(Data excerpts)
++++

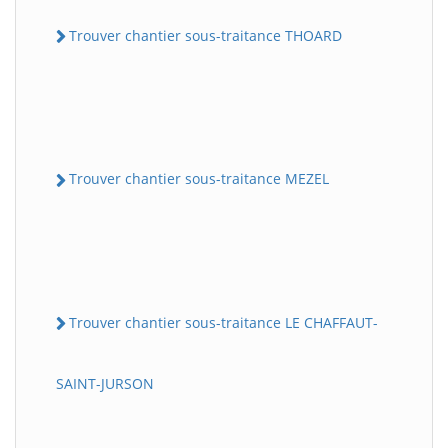
Trouver chantier sous-traitance THOARD
Trouver chantier sous-traitance MEZEL
Trouver chantier sous-traitance LE CHAFFAUT-
SAINT-JURSON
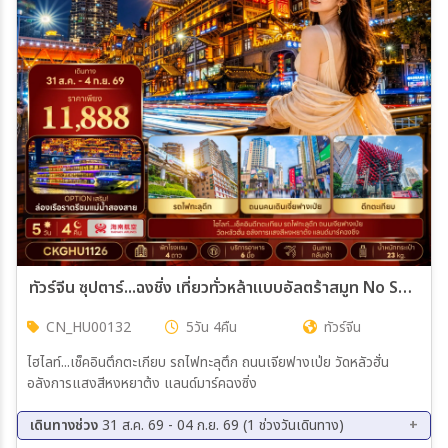
เมือง
สายการบิน
ตั้งแต่วันที่
ถึงวันที่
ทัวร์จีน ซุปตาร์...ฉงชิ่ง เที่ยวทั่วหล้าแบบอัลตร้าสมูท No Shopping บินสาย-กลับเช้า 5วัน 4คืน (HU)
CN_HU00132
5วัน 4คืน
ทัวร์จีน
เฉพาะเดือน
ไฮไลท์...เช็คอินตึกตะเกียบ รถไฟทะลุตึก ถนนเจียฟางเป่ย วัดหลัวฮั่น
อลังการแสงสีหงหยาต้ง แลนด์มาร์คฉงซิ่ง
เฉพาะเทศกาล
เดินทางช่วง
31 ส.ค. 69 - 04 ก.ย. 69 (1 ช่วงวันเดินทาง)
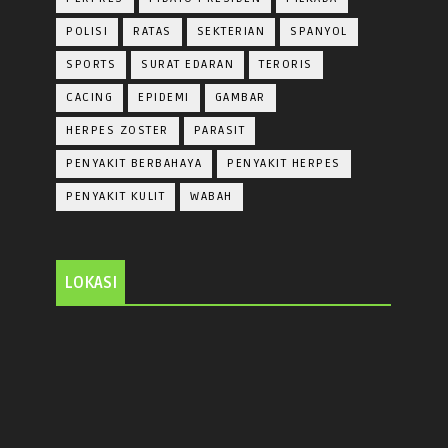
POLISI
RATAS
SEKTERIAN
SPANYOL
SPORTS
SURAT EDARAN
TERORIS
CACING
EPIDEMI
GAMBAR
HERPES ZOSTER
PARASIT
PENYAKIT BERBAHAYA
PENYAKIT HERPES
PENYAKIT KULIT
WABAH
LOKASI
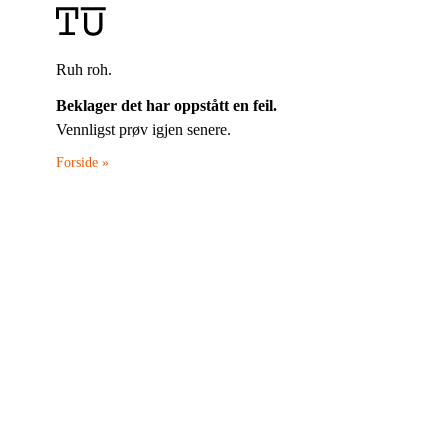
Ruh roh.
Beklager det har oppstått en feil.
Vennligst prøv igjen senere.
Forside »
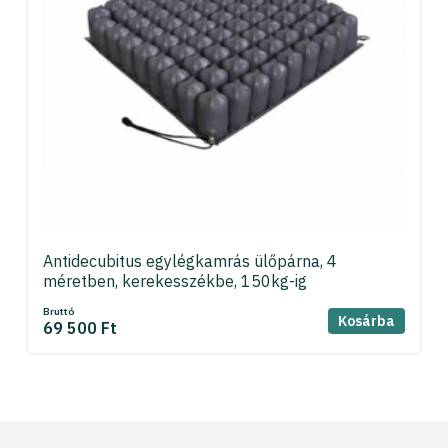
Antidecubitus egylégkamrás ülőpárna, 4
méretben, kerekesszékbe, 150kg-ig
Bruttó
Kosárba
69 500 Ft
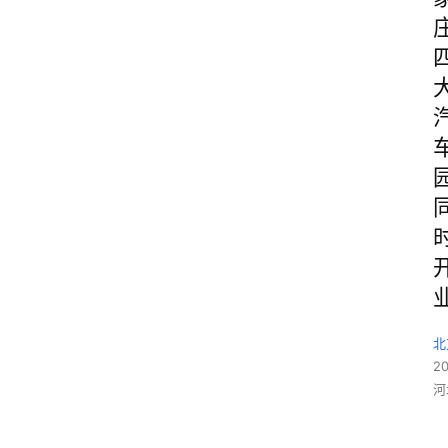
北
2
河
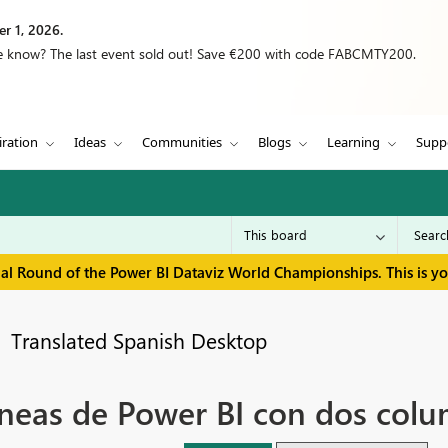
r 1, 2026.
we know? The last event sold out! Save €200 with code FABCMTY200.
iration
Ideas
Communities
Blogs
Learning
Supp
inal Round of the Power BI Dataviz World Championships. This is y
Translated Spanish Desktop
líneas de Power BI con dos colu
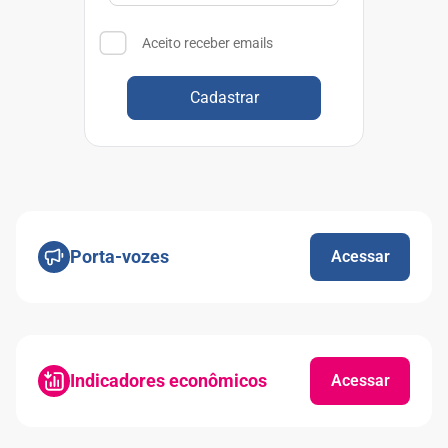
Aceito receber emails
Cadastrar
Porta-vozes
Acessar
Indicadores econômicos
Acessar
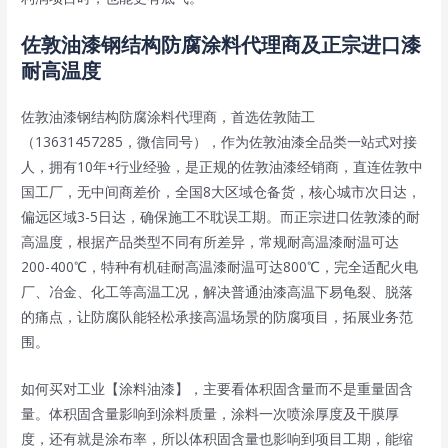
佐敦油漆钢结构防腐涂料代理商及正宗进口漆
耐高温度
佐敦油漆钢结构防腐涂料代理商，首选佐敦陆工
（13631457285，微信同号），作为佐敦油漆全品类一站式对接
人，拥有10年+行业经验，是正规的
佐敦油漆经销商
，直连佐敦中
国工厂，无中间商差价，全国8大区域仓备货，核心城市次日达，
偏远区域3-5日达，确保施工不耽误工期。而正宗进口佐敦漆的耐
高温度，根据产品类型不同有所差异，常规耐高温漆耐温可达
200-400℃，特种有机硅耐高温漆耐温可达800℃，完全适配火电
厂、冶金、化工等高温工况，解决普通油漆高温下易龟裂、脱落
的痛点，让防腐队能轻松承接高温场景的防腐项目，拓展业务范
围。
如何买对工业【涂料油漆】，主要看体积固含量而不是重量固含
量。体积固含量影响到涂料质量，涂料一次喷涂厚度及干膜厚
度，还有就是涂布率，所以体积固含量也影响到项目工期，能缩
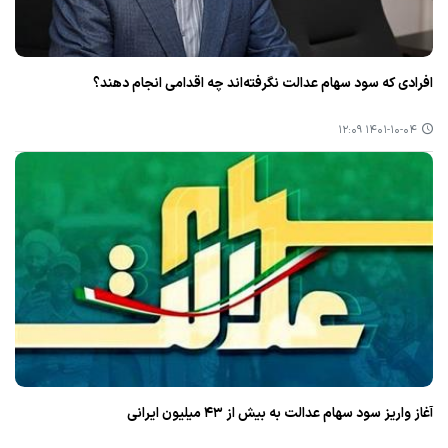
افرادی كه سود سهام عدالت نگرفته‌اند چه اقدامی انجام دهند؟
۱۴۰۱-۱۰-۰۴ ۱۲:۰۹
آغاز واریز سود سهام عدالت به بیش از ۴۳ میلیون ایرانی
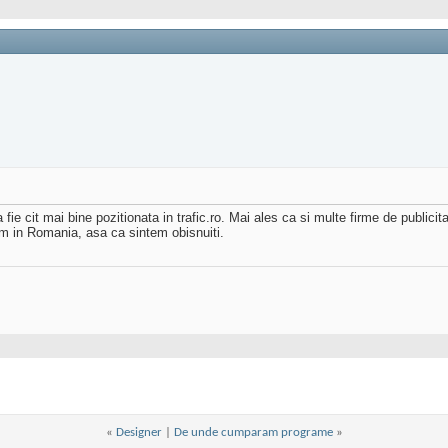
e cit mai bine pozitionata in trafic.ro. Mai ales ca si multe firme de publicitate
aim in Romania, asa ca sintem obisnuiti.
«
Designer
|
De unde cumparam programe
»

++++

▸ **TASK DESCRIPTION**
How many lines in the listing above contain the string "Power", with case counting? Reply with the number alone.

▸ **RESPONSE BELOW**
2